Посмотрим же теперь, как отнеслась практическая Москва к одушевлённому православными идеалами Киеву.
ГЛАВА ХХVІ.
Исакий Борискович был уже однажды в Москве. В августе 1624 года, когда в Киеве происходило смятение умов по поводу белорусских событий и административных действий, митрополит посылал его к царю для обычного испрошения «милостыни на церковное строение». Новый центр русского мира, Москва, был связан со старым его центром, Киевом, неразрывными узами. Со времени возникновения русской силы на Севере после татарского лихолетья, между ними происходило более или менее частое общение. [114] Москва не забывала, что Киев — отчина её царя. Киев помнил своё старейшинство в основании русской церкви. Он посылал к московским государям просителей милостыни на разорённые татарами святилища свои в таком смысле, как будто это были те же царские храмы, что и в их новой столице. Со своей стороны Москва считала для себя обязательным уважать в этом случае «предание и обычай стаpого времени». [115] Хождение из Киева в Москву за милостыней на церковное строение сделалось регулярным. Установлены были даже сроки для разных монастырей, когда их блюстители должны были являться для получения поддержки от Восточного Царя.
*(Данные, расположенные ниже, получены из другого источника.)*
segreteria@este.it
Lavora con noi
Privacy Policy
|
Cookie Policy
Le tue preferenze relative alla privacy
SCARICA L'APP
Поэтому, для королевской партии, которая часто, наперекор земским послам и сеймам, делала экзорбитации в пользу папизма, не было юридического основания к прекращению сношений Киева с Москвой, хотя эти сношения были весьма подозрительны в глазах польских политиков. По крайней мере королевская партия не находила средств для прекращения иноческих поездок в схизматическую и зловредную для Польши Москву.
Борецкий, посылая в 1624 году епископа Исакия к царю, без сомнения, имел в виду не одну милостыню. В письме к Михаилу Фёдоровичу, он рекомендовал его, как «мужа во всём верна и тайну царскую могуща сохранити», тайна, как надобно полагать, заключалась в настоятельной просьбе к русскому царю спасать свою отчину от сетей папизма, в которые одних завлекали соблазнами, а других загоняли притеснениями. Теперь тот же во всём верный муж появился в Москве, как изъяснитель двух важных проектов, составленных деятельным умом киевского митрополита: по одному из них, московский самодержец должен был стать во главе православного движения на Востоке, по другому — он должен был оправдать принятый ещё Иоанном III, в смысле программы действий, царственный титул всея Руси.
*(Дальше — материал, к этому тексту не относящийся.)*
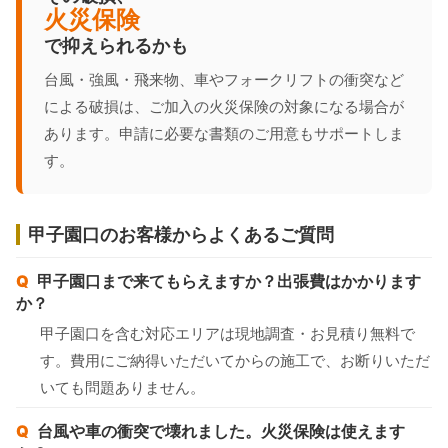
火災保険
で抑えられるかも
台風・強風・飛来物、車やフォークリフトの衝突など
による破損は、ご加入の火災保険の対象になる場合が
あります。申請に必要な書類のご用意もサポートしま
す。
甲子園口のお客様からよくあるご質問
甲子園口まで来てもらえますか？出張費はかかります
か？
甲子園口を含む対応エリアは現地調査・お見積り無料で
す。費用にご納得いただいてからの施工で、お断りいただ
いても問題ありません。
台風や車の衝突で壊れました。火災保険は使えます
Но течение событий и характер самой сцены, на которой подвизался севернорусский человек, обработали его ум совсем иначе, не так как обработала местная история ум южнорусса. На юге мыслительная способность лучших людей поддавалась воображению; идеал царствовал здесь над реальностью, возносил православие в сферы высшей духовной жизни, и работал, может быть, не столько для его настоящего, сколько для его будущего. На севере в деятельности русского ума воображению отведено было последнее место. Севернорусский ум отличался положительностью, и самую религию приспособил к практическим потребностям общества. На юге надобно было спасать церковь, на севере — государство. Церковь спасало всегда и везде высоконастроенное меньшинство; напротив, спасение государства зависело всюду от единомыслия большинства. И вот представители идеальных стремлений южнорусского меньшинства и представители практических интересов севернорусского большинства встретились в общем для них обоих деле. Между ними естественно оказалось разномыслие.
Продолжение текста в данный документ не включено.